The reawakened sciences have been reunited point by point with Epicurus' philosophy, while they have escaped point by point Christianity. [Human, All Too Human § 68].
Why we seem Epicurean. We modern-day men proceed warily with farthest beliefs [...] a cognitive approach we would define Epicurean, which doesn't wish to escape from many-sided appearance of things; [...] a dislike for big words and moral poses [The Cheerful Science § 375].
The Epicurean man uses his higher learning to make himself independent from dominant opinions; he overlooks on these, while the Cynic confines himself to their denial. The former walks so to speak by the side of windless paths, in well-sheltered places, in the half-light, while over him, in the wind, the tops of the trees rustle and show him how much the world out there is worked up [Human, All Too Human § 275]. That's the ataraxia state Epicurus extolled as the end-goal and gods' condition; to be, at that moment, free from bad urge of wish [...] [Moral's Genealogy. § 6]. "A little garden, some figs, a piece of cheese, plus three or four good friends - that was the sum of Epicurus' luxuriousness [Human, All Too Human, II, part 2, § 192].
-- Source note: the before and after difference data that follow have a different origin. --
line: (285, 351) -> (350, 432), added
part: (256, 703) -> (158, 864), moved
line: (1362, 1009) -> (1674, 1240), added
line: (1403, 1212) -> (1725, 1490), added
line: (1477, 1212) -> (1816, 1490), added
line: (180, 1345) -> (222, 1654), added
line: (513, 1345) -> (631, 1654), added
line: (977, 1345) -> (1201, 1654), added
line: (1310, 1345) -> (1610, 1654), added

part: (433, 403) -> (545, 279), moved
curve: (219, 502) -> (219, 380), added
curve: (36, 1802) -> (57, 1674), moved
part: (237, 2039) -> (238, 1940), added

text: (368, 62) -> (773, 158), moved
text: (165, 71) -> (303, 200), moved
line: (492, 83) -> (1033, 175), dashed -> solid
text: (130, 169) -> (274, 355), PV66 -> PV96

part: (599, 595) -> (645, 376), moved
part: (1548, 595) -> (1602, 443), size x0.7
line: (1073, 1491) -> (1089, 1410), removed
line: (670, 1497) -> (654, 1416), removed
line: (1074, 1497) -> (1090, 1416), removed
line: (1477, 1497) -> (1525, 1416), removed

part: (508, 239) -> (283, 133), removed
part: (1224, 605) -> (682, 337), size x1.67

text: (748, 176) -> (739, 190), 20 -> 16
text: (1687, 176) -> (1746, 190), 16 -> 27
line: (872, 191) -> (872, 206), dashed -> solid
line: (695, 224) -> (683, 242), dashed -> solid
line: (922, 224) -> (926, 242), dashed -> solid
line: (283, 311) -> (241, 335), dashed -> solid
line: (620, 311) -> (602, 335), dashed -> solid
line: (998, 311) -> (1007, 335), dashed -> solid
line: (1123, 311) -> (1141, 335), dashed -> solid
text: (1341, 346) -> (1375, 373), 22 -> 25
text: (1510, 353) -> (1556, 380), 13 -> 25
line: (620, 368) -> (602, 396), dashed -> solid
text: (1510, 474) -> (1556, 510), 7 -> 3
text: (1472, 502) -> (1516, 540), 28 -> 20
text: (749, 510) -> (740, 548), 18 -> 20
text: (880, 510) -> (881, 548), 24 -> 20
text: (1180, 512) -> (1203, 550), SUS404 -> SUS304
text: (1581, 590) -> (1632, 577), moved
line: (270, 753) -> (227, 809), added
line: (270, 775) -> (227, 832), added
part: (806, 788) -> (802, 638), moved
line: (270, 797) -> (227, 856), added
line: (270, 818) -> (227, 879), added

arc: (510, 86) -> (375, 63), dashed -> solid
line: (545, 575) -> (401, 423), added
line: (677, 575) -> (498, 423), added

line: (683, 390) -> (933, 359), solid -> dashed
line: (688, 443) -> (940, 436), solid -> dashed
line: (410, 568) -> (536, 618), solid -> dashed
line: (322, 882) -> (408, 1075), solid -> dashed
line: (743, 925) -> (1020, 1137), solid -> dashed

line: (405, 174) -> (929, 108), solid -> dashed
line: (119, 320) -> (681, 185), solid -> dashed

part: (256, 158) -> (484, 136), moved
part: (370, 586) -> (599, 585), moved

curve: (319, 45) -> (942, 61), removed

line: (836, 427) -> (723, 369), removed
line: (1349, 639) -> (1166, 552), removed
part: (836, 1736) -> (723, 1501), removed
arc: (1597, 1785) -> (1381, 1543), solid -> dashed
Stoic and Epicurean. [...] The one who envisage that the external necessity enables oneself to 'spin out a long thread' acts well to arrange for an Epicurean way of life; all men fond of intellectual work have done so! Sure enough it would be for them the worst loss the one of ruining their subtle feeling and getting the skin of the Stoics in return, with all the quills of a sea urchin [The Cheerful Science § 306].
Four are the pairs which, for me the follower, did not turn out alien: Epicurus and Montaigne, Goethe and Spinoza, Plato and Rousseau, Pascal and Schopenhauer. With them I must debate, when I have wandered alone for a long time, by them I want to be approved and amended [...] [Human, All too Human, II 408, The Journey in Hades].
Is there any more dangerous seduction that might tempt one to renounce one's faith in the gods of Epicurus who have no care and are unknown, and to believe instead in some petty deity who is full of care and personally knows every little hair on our head and finds nothing nauseous in the most miserable small service? [The Gay Science § 2771].


Statements perhaps influenced by Epicurus

Since the origins of the living organisms we are interested exclusively in the connection of every thing with us, with pleasure and pain as points of reference [Human, All Too Human §18]. “Cognitive apparatus as means of nutrition system” [25 (377) Posthumous Writings 1884]. Nature dominates all the world with pleasure [Human, All Too Human ].
Each pleasure want a deep, deep-rooted timelessness.
But the revived, the sage tells: I'm through and through a body, nothing bar it; soul is only a word for body's something [...]. There is more reason in your body than in your best wisdom [So Spoke Zarathustra, 'About Body's Despisers'].
Each living being may get fit, strong and fecund only into an horizon [...]. The smallest happiness, as long as it is felt continuously, is by far a bigger happiness than the biggest, which comes only as an event, so to speak like a whim ... [Usefulness and Noxiousness of the History. Ch.I°]. They have reached the largest influence who lived secluded [Posthumous Writings 1883, 12 (42)].
The way to be happy is choosing a position in which what is agreeable at present is also durably handy, in which senses and taste praise the same that reason and caution choose [Posthumous Writings 11 (5)].
To use physiology with certain confidence, it is necessary to remember that the sense organs are not phenomena in the sense of idealistic philosophy: as such, they might not be causes. If we don't admit it as a heuristic principle, at least do we admit it as a constraining hypothesis. What? Somebody claims even that the outside world would be a work of our organs? But in that case our very organs would be work of our organs! This, it looks like, is a radical reductio ad absurdum... [Beyond Good and Evil § 15].